Advertisements are a very good way of expressing one’s creativity and the biggest challenge is to design a print advertisement keeping in mind the medium's cons which are the fleeting exposure, the clutter, the problem of cheap quality of paper and of printing. Let us examine 5 press advertisements that have stood out and become the talk of the town.

TIMES of INDIA: The old lady of Boribunder, TIMES OF INDIA always stood for innovation and bold thinking. So it was not a surprise to credit the top most innovation to this grand old lady of Indian Media. Most Readers were amused to see the masthead of TIMES OF INDIA become LET TIMES OF INDIA WAIT for ……………… The words LET and WAIT were of the same font and size of the mast head itself. .Most purists objected to the idea of the masthead becoming a part of a advertisement but like the adage goes “it is all about money - honey”. Even the old lady had to bow her head before the lucre of money.

SMELLING ADVERTISEMENTS: In many cases the press advertisements are visual in nature and leave the reader cold because he/she can't feel, touch and experience the product. One innovation that is very appealing is found in many foreign fashion magazines. The perfume and toiletries advertisements feature glossy photographs of models, perfumes and a patch of rub on. The reader can rub his finger on the rub on patch and smell his finger. And presto to he can smell the perfume. Talk about effective product demonstration. But care should be taken to see that the smell is nice and does not leak and spoil the entire magazine.

Telugu Diwali special publications over do the perfume part by dousing the entire magazine with Paneeru (a sort of perfume). The end result is a magazine that stinks and leaves a very bad taste in the mouth.

TOUCH AND SEE ADVERTISEMENTS: In the case of comparative advertisements it is very difficult to believe the veracity one's claim with another especially when the claims are based on perceptions that are very difficult to explain. Ariel tried a very innovative campaign to show that it washes better than its famous competitor. They claimed that their detergent is better than that of the competition by sticking small bits of cloth washed by its famous competitor and a small piece of cloth washed by Ariel itself. Needless to say the cloth bit washed by Ariel was cleaner, brighter and better looking.
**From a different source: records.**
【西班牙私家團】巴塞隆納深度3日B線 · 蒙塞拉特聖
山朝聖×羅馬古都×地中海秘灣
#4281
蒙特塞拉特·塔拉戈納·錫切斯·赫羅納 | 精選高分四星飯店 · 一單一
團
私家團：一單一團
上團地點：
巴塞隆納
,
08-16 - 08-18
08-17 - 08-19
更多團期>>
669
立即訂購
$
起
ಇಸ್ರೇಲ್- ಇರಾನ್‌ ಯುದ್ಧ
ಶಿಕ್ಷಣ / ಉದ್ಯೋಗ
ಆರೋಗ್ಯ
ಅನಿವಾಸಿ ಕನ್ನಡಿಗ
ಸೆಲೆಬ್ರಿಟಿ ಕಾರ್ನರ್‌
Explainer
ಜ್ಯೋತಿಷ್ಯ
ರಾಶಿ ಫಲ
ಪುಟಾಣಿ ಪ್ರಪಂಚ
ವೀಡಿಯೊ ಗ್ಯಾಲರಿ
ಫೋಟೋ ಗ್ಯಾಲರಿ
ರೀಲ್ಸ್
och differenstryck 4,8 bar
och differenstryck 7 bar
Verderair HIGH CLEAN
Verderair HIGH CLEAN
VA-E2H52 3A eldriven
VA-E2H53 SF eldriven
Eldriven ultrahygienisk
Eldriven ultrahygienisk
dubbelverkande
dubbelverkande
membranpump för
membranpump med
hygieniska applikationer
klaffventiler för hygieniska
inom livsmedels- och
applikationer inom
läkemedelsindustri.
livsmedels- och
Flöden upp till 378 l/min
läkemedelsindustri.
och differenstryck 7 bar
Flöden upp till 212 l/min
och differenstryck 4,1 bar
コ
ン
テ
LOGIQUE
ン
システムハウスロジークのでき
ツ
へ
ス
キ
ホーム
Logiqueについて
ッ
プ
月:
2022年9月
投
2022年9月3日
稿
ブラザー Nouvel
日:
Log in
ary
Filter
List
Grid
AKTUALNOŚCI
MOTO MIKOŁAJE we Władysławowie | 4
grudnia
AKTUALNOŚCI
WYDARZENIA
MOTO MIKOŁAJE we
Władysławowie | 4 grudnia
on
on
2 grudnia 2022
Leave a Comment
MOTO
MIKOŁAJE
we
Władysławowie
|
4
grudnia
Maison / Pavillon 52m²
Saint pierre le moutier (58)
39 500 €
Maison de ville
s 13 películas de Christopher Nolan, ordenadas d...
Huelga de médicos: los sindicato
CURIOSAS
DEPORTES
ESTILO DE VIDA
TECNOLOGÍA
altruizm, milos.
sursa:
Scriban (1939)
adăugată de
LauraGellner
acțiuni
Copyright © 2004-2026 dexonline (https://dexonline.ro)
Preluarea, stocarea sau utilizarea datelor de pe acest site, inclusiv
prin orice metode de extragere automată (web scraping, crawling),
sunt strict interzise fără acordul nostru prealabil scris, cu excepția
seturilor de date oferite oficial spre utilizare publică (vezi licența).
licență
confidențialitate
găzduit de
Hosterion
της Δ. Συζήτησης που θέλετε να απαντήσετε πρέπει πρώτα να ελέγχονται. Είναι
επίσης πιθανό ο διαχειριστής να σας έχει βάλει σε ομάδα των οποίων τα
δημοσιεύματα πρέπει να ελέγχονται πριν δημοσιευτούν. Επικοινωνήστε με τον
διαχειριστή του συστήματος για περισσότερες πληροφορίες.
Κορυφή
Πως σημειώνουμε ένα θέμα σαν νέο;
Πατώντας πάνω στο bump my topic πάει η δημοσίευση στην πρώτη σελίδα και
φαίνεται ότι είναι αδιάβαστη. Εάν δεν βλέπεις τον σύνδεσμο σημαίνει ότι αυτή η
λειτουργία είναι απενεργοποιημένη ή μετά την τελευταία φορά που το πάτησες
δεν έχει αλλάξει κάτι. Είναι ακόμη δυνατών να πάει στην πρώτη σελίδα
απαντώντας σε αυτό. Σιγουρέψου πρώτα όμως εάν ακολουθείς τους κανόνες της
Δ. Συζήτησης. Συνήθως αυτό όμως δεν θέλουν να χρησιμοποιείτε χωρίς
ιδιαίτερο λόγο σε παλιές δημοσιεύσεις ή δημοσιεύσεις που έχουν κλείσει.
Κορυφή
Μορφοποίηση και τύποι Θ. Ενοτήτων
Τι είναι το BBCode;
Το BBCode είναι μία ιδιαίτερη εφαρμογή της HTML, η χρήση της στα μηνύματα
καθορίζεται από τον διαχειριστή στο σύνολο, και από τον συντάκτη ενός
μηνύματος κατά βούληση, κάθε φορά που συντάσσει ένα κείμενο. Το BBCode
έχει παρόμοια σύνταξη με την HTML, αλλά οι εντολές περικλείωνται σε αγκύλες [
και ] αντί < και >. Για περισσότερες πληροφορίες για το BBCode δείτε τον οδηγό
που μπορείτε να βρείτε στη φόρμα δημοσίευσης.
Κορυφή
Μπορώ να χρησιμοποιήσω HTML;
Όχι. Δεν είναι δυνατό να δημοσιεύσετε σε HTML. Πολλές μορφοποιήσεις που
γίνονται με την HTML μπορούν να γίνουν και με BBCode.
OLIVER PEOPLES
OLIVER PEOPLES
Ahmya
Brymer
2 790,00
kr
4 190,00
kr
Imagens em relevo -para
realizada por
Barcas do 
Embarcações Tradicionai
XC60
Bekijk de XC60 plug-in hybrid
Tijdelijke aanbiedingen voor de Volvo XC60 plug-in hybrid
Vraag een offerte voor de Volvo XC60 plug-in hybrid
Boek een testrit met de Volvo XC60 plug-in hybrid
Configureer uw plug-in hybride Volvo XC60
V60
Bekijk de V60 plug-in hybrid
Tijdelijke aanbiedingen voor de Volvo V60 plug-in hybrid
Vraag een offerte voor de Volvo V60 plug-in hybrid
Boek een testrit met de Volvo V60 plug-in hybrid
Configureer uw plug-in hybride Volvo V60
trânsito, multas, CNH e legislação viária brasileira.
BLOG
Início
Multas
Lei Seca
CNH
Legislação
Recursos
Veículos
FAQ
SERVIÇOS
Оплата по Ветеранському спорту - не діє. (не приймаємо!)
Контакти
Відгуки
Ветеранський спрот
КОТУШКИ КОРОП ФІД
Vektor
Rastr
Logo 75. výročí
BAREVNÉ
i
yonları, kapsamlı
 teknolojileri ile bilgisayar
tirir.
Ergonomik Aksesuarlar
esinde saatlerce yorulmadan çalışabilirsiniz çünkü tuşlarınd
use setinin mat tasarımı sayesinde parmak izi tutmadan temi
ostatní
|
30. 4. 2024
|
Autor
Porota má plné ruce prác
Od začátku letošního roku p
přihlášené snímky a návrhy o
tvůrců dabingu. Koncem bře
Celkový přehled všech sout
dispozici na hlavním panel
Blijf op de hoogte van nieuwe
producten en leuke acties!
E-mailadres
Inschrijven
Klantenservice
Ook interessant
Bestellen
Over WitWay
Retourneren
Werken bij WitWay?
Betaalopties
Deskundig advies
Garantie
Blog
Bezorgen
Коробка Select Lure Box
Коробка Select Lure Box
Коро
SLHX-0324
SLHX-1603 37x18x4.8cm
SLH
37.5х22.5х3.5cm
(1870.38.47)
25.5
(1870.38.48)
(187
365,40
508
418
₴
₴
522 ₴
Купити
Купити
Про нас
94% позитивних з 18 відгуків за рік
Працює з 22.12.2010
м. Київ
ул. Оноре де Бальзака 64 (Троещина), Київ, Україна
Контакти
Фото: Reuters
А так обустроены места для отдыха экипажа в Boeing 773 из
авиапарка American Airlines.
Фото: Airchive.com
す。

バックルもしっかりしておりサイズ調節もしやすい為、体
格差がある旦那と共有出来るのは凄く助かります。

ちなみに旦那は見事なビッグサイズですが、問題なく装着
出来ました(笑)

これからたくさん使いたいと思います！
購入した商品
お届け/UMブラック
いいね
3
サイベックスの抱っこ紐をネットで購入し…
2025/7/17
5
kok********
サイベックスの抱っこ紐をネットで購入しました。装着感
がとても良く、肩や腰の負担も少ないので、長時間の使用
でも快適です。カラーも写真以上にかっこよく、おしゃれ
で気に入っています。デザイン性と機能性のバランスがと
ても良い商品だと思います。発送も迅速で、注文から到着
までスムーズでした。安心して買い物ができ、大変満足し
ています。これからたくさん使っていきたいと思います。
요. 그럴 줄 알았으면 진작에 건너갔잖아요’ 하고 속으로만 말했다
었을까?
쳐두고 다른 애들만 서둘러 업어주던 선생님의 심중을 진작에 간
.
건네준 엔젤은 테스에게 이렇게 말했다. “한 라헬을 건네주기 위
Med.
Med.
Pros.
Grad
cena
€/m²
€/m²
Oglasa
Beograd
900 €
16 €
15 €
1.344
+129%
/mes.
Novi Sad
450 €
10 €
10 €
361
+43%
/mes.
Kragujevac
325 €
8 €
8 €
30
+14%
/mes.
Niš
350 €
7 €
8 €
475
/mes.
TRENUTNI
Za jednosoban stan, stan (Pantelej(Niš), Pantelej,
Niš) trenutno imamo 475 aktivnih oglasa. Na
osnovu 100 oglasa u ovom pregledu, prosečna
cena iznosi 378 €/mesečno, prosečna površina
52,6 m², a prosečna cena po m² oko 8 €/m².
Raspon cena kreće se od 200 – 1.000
Like the saying seeking is believing.

TALKING ADVERTISEMENT: the biggest problem with the press advertisements are that they can't speak and they can't move. Both these issues have been addressed. First let us examine the talking advertisement . THE TIMES OF INDIA had featured the talking advertisement. That particular day’s edition of TIMES OF INDIA (Delhi edition) was split into two sections: a 26-page news section, and a 10-page wraparound.

The opening page of the wraparound carries this announcement: " THE TIMES OF INDIA and Volkswagen have created four pages of content as part of a special media innovation. Don’t miss reading and listening to this ‘speaking newspaper’.” On the last page of the wraparound is a full-page Volkswagen advertisement for its new model Vento.

As the page is opened a light-sensitive speaker—yes, a light-sensitive speaker— weighing no more than a mere 10-15 grams and stuck on the extreme left panel in the advertisement , belts out the line in a loop:

“Best in class German engineering is here. The new Volkswagen Vento. Built with great care and highly innovative features. Perhaps that’s why it breaks the hearts of our engineers to watch it drive away.

“The new Volkswagen Vento. Crafted with so much passion, it’s hard to let it go. 

“Volkswagen. Das Auto.”

Talking Press advertisement of Vento carried in TIMES OF INDIA 

THE MOVING PRESS ADVERTISEMENTS: In October 2008, to commemorate the magazine’s 75th Anniversary, Esquire published a limited edition digital cover that featured electronic ink with moving words and flashing images. In 2009, Esquire launched an augmented reality where actor Robery Dopney Jr’s avatar can be controlled using QR code barcodes printed in the magazine.